> Provided passage:
RDD: Retrieval-Based Demonstration Decomposer for Planner Alignment in Long-Horizon Tasks

Yan, Mingxuan; Wang, Yuping

RDD: Retrieval-Based Demonstration Decomposer
for Planner Alignment in Long-Horizon Tasks

NeurIPS 2025, San Diego

Mingxuan Yan¹, Yuping Wang^1,2, Zechun Liu³, Jiachen Li^1*

¹University of California, Riverside ²University of Michigan
³Meta AI
^*Corresponding author
TASL Lab Logo

Trustworthy Autonomous Systems Laboratory (TASL)

Paper Code

Can We Identify Sub-tasks Similar to the Expert-Labeled Ones?

Qualitative results showing RDD performance

Qualitative results of RDD and UVD when decomposing real-world and simulation benchmarks. RDD robustly identifies sub-tasks that are close to expert sub-task decompositions, while UVD fails to locate keyframes precisely.

Abstract

To tackle long-horizon tasks, recent hierarchical vision-language-action (VLAs) frameworks employ vision-language model (VLM)-based planners to decompose complex manipulation tasks into simpler sub-tasks that low-level visuomotor policies can easily handle. Typically, the VLM planner is finetuned to learn to decompose a target task. This finetuning requires target task demonstrations segmented into sub-tasks by either human annotation or heuristic rules. However, the heuristic subtasks can deviate significantly from the training data of the visuomotor policy, which degrades task performance. To address these issues, we propose a Retrieval-based Demonstration Decomposer RDD that automatically decomposes demonstrations into sub-tasks by aligning the visual features of the decomposed sub-task intervals with those from the training data of the low-level visuomotor policies. Our method demonstrates superior performance compared to the state-of-the-art sub-task decomposer on both simulation and real-world demonstrations, showcasing robustness across various settings.

> Supplied information:
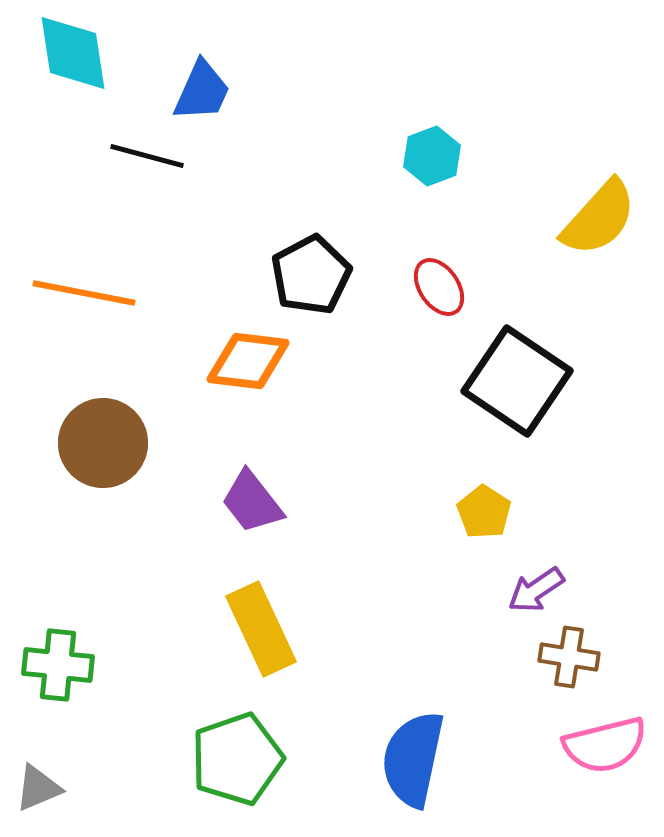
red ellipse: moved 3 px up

--

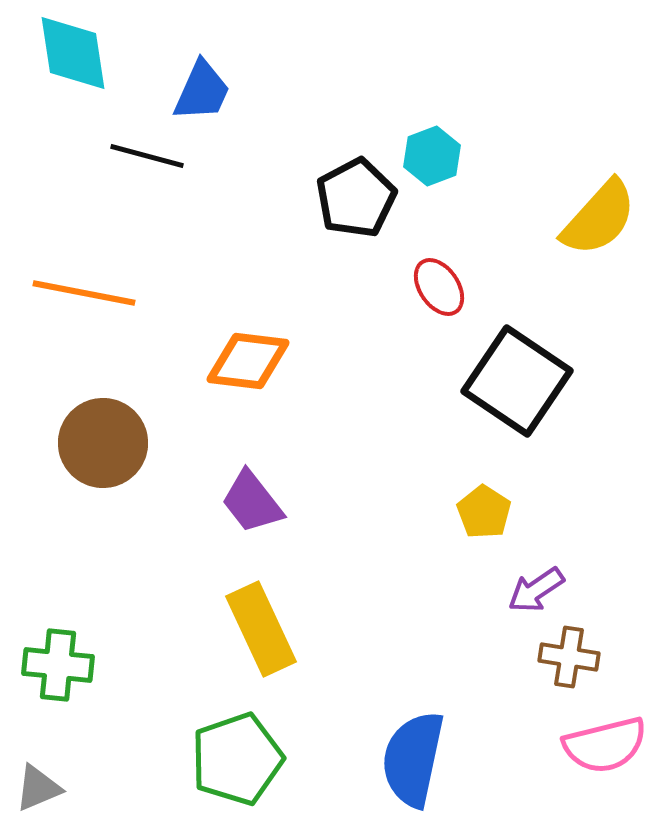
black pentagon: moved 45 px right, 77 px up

> Exercise set:
(1) Answer these questions using the RDD page:
(a) At which conference and in which city is the work presented?
(b) Which method fails to locate keyframes precisely?
(c) With what does RDD align the visual features of the decomposed sub-task intervals?
(2) From the RDD page, set down verbatim the part that opens with the words containing "Qualitative results showing" and closes with "locate keyframes precisely.".

> Solutions to each task:
(1)
(a) NeurIPS 2025, San Diego.
(b) UVD.
(c) With the visual features from the training data of the low-level visuomotor policies.

(2)
Qualitative results showing RDD performance

Qualitative results of RDD and UVD when decomposing real-world and simulation benchmarks. RDD robustly identifies sub-tasks that are close to expert sub-task decompositions, while UVD fails to locate keyframes precisely.